И если что-то изменилось за последние годы в положении и статусе «еврейского» в русской литературе, то, пожалуй, лишь две вещи.


Во-первых, в какой-то момент ненадолго наметился ментальный разрыв между еврейской самоидентификацией и набором стандартных интеллигентских ценностей. Самым ярким и сложным произведением, в котором этот разрыв был зафиксирован, стала трилогия Олега Юрьева («Полуостров Жидятин», «Новый Голем, или Война стариков и детей» и «Винета»). Хотя этот разрыв был коротким и вскоре всё стало возвращаться на круги своя (свидетельство чему — иные рецензии на юрьевские романы, где не только мысли, но и сюжет пересказывается «с точностью до наоборот», лишь бы попасть в привычную картину мира), все же он имел место. А значит — расширилось пространство свободы. Все-таки любому человеку полезнее думать самому, а не быть роботом, сколь бы благородной ни была программа. И уж тем более плохо, когда программа эта включается в связи с осознанием собственного еврейства…


Во-вторых, стал возникать интерес к еврейству как самости, не нуждающейся во внешнем одобрении и, так сказать, «сертификации». Да, из еврейских писателей больше всего издают пока нобелевца Башевиса, к тому же — в основном в переводах с английского. Но новая школа перевода с идиша возникает прямо на глазах, и в некоторых кругах молодежи изучение этого языка даже стало «модным». Тут как раз очень полезным оказалось европейское влияние, пусть и воспринятое с обычной провинциальной приблизительностью. Имеется в виду мода на локальные и низовые культуры, ставшая неожиданным положительным последствием такой спорной в целом вещи, как отказ от обязательных культурных иерархий, — а также и перехода от «Европы наций» к «единой Европе», выгодного для народов невеликих и безгосударственных.
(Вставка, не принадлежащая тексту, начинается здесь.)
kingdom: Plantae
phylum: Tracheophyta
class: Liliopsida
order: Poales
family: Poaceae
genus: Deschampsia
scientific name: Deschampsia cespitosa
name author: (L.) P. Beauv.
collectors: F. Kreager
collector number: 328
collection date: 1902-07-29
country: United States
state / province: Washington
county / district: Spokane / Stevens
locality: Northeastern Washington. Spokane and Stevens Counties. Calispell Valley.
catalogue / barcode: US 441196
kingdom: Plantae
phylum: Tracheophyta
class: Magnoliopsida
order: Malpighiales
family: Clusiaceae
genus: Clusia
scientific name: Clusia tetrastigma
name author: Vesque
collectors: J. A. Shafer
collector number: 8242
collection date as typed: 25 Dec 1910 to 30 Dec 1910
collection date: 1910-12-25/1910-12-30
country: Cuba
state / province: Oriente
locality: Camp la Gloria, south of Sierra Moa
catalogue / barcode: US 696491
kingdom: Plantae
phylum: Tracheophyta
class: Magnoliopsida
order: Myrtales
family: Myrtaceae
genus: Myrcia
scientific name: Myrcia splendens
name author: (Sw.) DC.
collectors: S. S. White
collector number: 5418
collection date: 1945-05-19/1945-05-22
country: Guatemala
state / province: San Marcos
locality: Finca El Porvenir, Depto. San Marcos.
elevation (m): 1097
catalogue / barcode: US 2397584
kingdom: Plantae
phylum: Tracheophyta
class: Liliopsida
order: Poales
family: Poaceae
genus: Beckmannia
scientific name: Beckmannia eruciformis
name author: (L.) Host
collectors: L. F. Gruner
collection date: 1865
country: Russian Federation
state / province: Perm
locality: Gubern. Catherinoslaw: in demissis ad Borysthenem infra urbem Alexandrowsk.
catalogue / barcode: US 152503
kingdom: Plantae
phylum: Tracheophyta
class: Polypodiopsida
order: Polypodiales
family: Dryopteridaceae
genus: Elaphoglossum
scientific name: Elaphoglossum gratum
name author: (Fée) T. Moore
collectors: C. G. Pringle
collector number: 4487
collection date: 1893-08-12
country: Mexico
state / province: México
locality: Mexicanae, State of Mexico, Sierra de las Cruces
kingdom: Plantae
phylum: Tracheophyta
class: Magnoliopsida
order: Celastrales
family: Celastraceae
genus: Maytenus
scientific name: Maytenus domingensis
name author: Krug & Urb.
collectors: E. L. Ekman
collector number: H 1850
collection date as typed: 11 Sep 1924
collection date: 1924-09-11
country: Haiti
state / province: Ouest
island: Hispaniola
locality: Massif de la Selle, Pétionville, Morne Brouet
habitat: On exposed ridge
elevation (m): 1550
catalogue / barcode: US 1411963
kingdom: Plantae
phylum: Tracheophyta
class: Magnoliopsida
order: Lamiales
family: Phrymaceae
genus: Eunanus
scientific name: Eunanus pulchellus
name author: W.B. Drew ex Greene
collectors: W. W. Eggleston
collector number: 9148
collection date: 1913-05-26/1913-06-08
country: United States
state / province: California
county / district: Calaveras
Так или иначе, русская литература, и в частности поэзия, начинает впитывать такие внутренние и интимные стороны еврейского наследия, какие при взгляде свысока, через собственную или чужую высокую культуру, были бы недоступны. К сожалению, в случае идиша и вообще восточноевропейской еврейской цивилизации это именно наследие. Полнокровной культуры здесь почти уже нет. Что, однако, никак не отменяет главного: «бабушка» жива!